The South African health minister has hit out at Covid-19 vaccine manufacturers, telling colleagues that the government has had to navigate difficult clauses and put the country’s finances at risk to secure jabs.
“As government we have found ourselves in a precarious position of having to choose between saving our citizens’ lives and risking putting the country’s assets into private companies’ hands,” Health Minister Zweli Mkhize told colleagues in a virtual meeting on Wednesday.

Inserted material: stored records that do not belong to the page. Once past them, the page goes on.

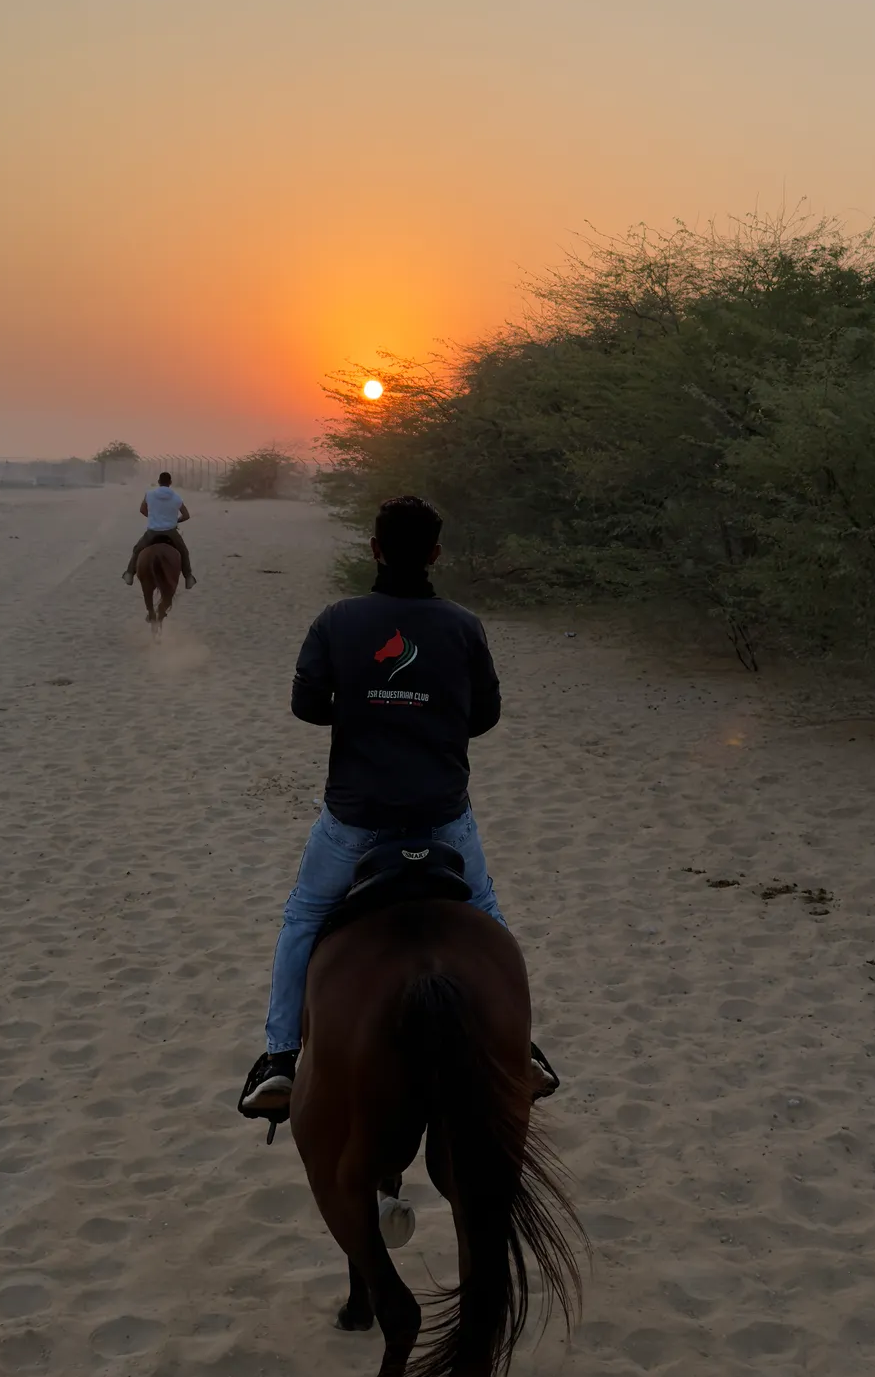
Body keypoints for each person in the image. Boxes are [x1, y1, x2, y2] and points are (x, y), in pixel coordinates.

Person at [237, 492, 557, 1120]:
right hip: (442, 815)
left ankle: (278, 1059)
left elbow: (305, 705)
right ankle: (520, 1049)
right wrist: (430, 717)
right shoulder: (463, 625)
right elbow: (485, 715)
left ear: (374, 548)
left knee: (304, 917)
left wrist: (362, 710)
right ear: (435, 553)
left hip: (355, 821)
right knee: (486, 913)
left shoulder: (338, 620)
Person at [124, 471, 196, 587]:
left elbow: (142, 510)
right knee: (184, 552)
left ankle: (129, 574)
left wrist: (153, 517)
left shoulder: (149, 494)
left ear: (158, 482)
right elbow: (186, 515)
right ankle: (188, 577)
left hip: (152, 531)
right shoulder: (177, 498)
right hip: (171, 532)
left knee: (137, 550)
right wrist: (176, 520)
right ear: (170, 483)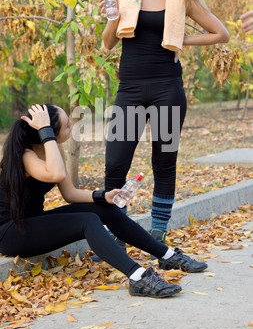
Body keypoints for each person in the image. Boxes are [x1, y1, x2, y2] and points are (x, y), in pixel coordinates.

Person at [98, 0, 229, 252]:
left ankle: (158, 230)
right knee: (115, 163)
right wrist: (112, 17)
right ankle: (118, 228)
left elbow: (220, 33)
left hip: (167, 88)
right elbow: (107, 44)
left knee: (164, 161)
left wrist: (182, 40)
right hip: (129, 88)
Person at [0, 104, 207, 300]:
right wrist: (46, 130)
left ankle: (167, 255)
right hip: (11, 232)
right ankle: (137, 278)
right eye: (67, 125)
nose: (72, 125)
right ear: (48, 133)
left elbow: (70, 193)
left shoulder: (54, 147)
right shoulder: (25, 155)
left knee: (103, 208)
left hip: (32, 222)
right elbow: (55, 173)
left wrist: (103, 196)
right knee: (87, 221)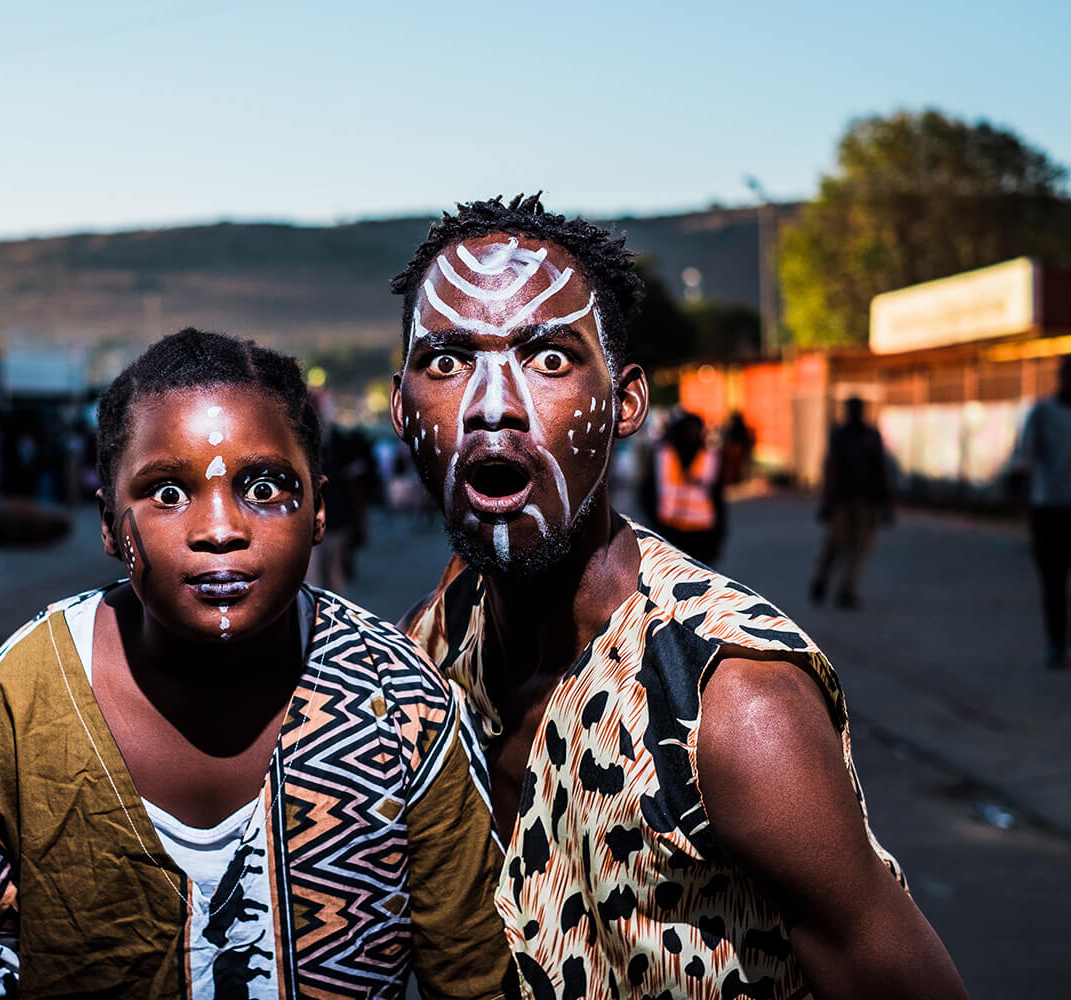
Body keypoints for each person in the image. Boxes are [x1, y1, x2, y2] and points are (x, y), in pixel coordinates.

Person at [388, 195, 967, 999]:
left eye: (550, 358)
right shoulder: (428, 652)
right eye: (447, 361)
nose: (491, 403)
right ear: (401, 408)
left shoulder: (729, 704)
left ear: (626, 404)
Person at [0, 329, 511, 1000]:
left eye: (263, 486)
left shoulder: (402, 705)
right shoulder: (18, 705)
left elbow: (471, 975)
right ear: (110, 524)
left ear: (319, 510)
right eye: (168, 493)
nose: (221, 529)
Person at [1010, 353, 1071, 668]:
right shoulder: (1043, 412)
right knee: (1053, 579)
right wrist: (1018, 490)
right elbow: (1025, 453)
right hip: (1048, 507)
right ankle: (1057, 643)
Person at [810, 396, 893, 610]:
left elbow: (880, 470)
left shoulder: (870, 436)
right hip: (843, 501)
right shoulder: (840, 436)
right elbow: (832, 469)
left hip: (865, 501)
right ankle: (822, 579)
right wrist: (828, 501)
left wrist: (885, 503)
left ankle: (846, 588)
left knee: (859, 548)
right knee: (834, 544)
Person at [650, 409, 724, 564]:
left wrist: (719, 533)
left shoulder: (709, 457)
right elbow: (648, 490)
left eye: (697, 430)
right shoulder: (664, 455)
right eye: (689, 430)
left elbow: (718, 497)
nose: (692, 434)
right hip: (669, 527)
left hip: (701, 530)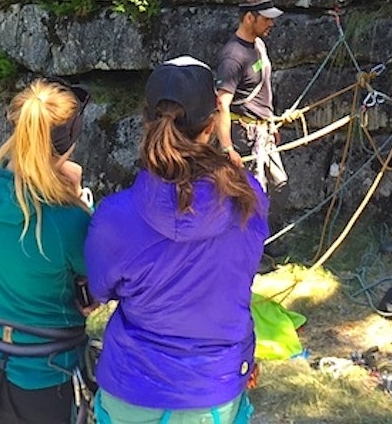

The minister said that the country is paying $10 per dose for the J&J and Pfizer vaccines, neither of which are refundable under any circumstances.
“We have been taken aback by this as there are clauses in the agreement that express this support,” he said, referencing a demand by J&J that the company wouldn’t sign off on vaccine deliveries until Pretoria supported its investment in a domestic firm. “I mention this to demonstrate to members some of the difficult and sometimes unreasonable terms and preconditions that we have had to navigate through.”
On Tuesday, Mkhize said the country would suspend the rollout of the J&J vaccine following concerns raised by the US Food and Drug Administration (FDA) over a possible link between the jab and potentially fatal blood clots. “We have determined to voluntarily suspend our rollout until the causal relationship between the development of clots and the Johnson and Johnson vaccine is sufficiently interrogated,” Mkhize said in a statement.
Elsewhere, the European Union has suspended the vaccine’s rollout and launched a review. The Anglo-Swedish AstraZeneca jab has also been investigated concerning links to thrombotic events, which many nations, including the UK, introducing restrictions on its use.